ALICE'S ADVENTURES IN WONDERLAND

and

THROUGH THE LOOKING GLASS

by Lewis Carroll

Bloomsbury

0-7475-6496-5

384pp/£6.99/2003

Alice Stories
Cover by Mervyn Peake

Reviewed by Steven H Silver


Sitting next to me is an omnibus edition of two novels originally published in 1865 and 1871.  Neither book has been out of print since they were initially published, so my task, to write a review of them, seems rather pointless.  Alice’s Adventures in Wonderland and Through the Looking Glass, and What Alice Found There are well known to all and sundry and articles, books and courses have all dealt extensively with what Lewis Carroll wrote in them.

Except, of course, most people who think they are familiar with the books are not.  They are probably more familiar with the Walt Disney film “Alice in Wonderland,” which combined the two novels into one semi-coherent story (coherence is not highly valued in the world of Carroll’s novels), although Disney did remain true to what Carroll wrote.  Similarly, the images one associates with Carroll’s work is either the animations of Disney or the ink drawings by John Tenniel, which illustrated the first (and many subsequent) editions.  The current volume in questions is illustrated by Mervyn Peake, whose own sense of the absurd ranked with Lewis Carroll’s own.

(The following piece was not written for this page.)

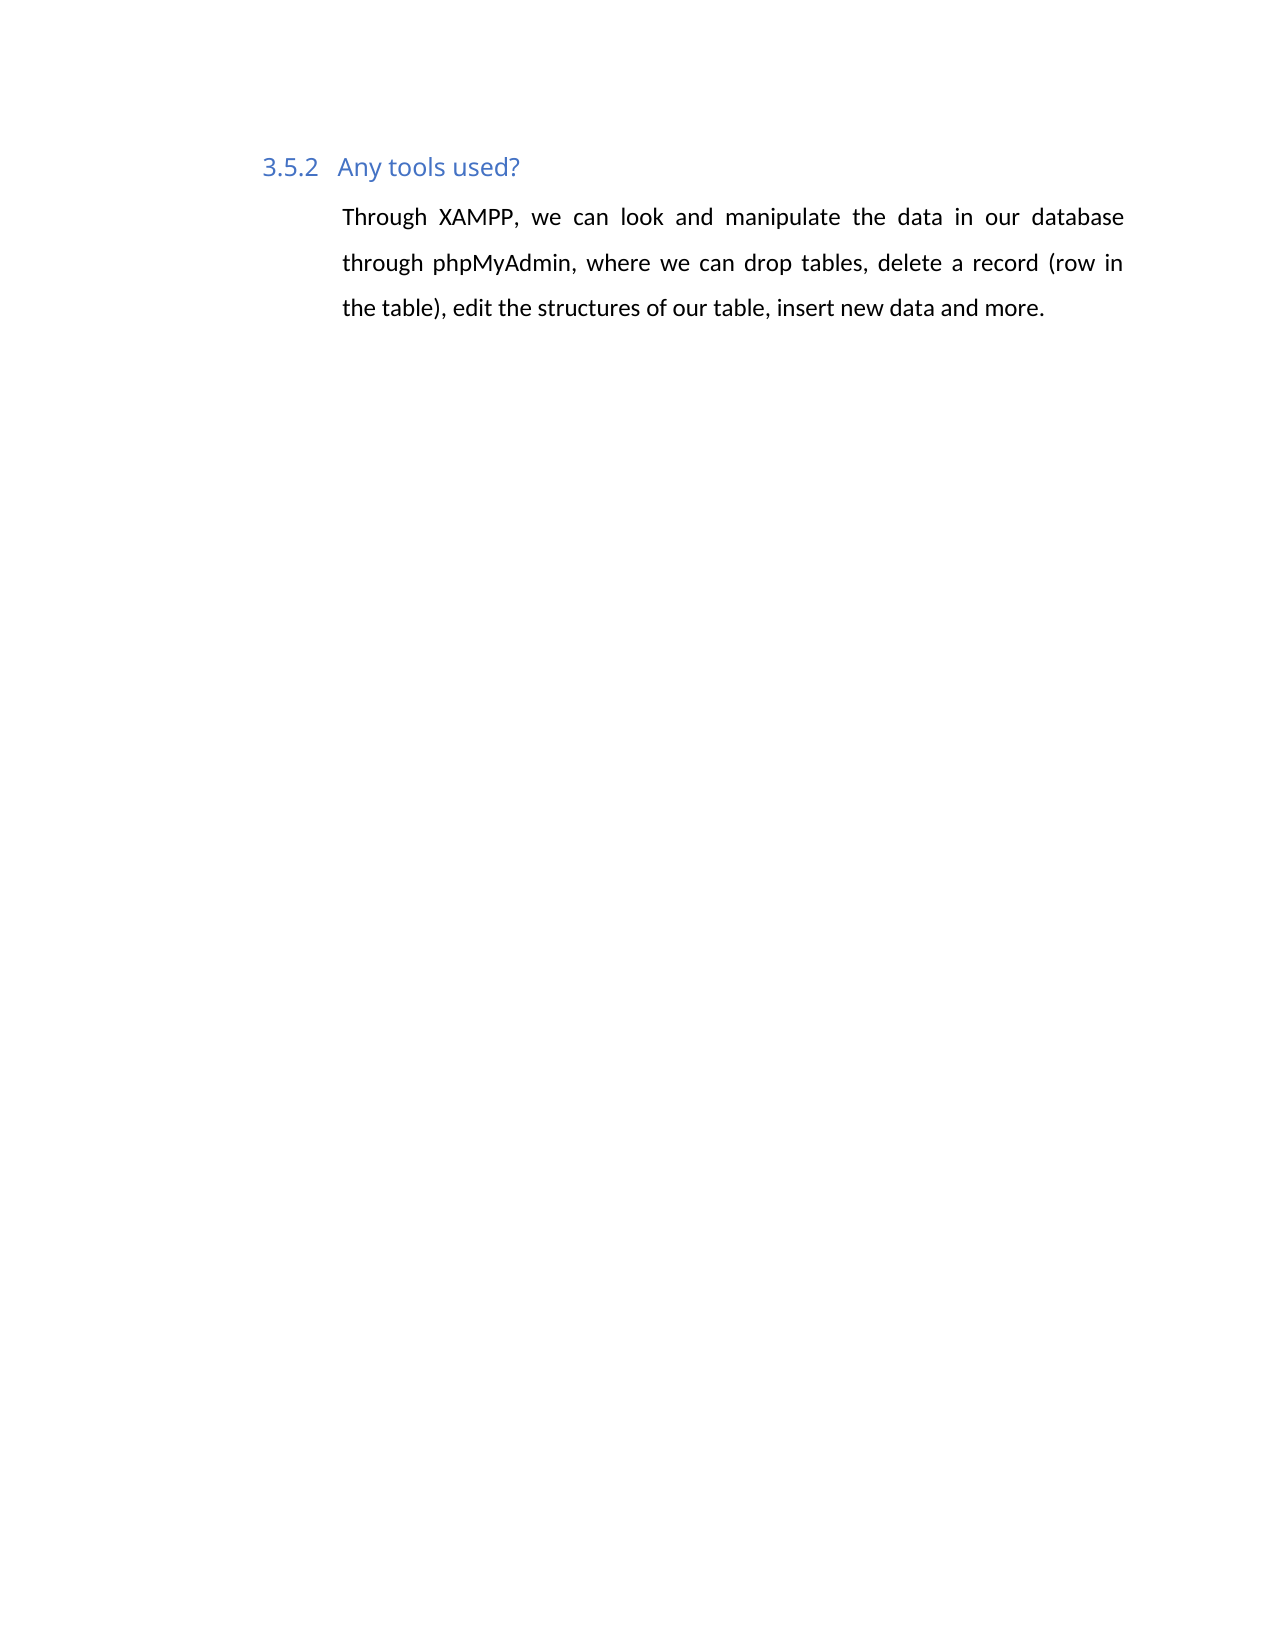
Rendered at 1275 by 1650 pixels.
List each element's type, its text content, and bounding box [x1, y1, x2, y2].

The stories, of course, follow a young Victorian girl, Alice, as she explores worlds which seem utterly nonsensical, but to which Carroll has brought his mathematician's mind and had its own logic.  The first book, Alice's Adventures in Wonderland, is loosely based on a game of cards while the basis for Through the Looking Glass is a game of chess.  Against these logical backdrops, Carroll delights in a wide variety of wordplay.  Although Carroll, like his Humpty Dumpty, was very careful in his selection of words, he was also very much aware of how those words could be misinterpreted and played with that misinterpretation.

Although both of the novels are ostensibly children's books, most of the more clever details of the books can only be fully appreciated by adults and that is one of the reasons these books have managed to survive for nearly a century and a half.  At the same time, readers who enjoy linearity in their plots and strong characterization may find the novels a bit light, and those whose sense of the absurd is stilted will find them inane.  However, Carroll does have a method to his madness and the result is a set of books which not only entertain, but also make the reader think about the relationship of words/symbols to reality.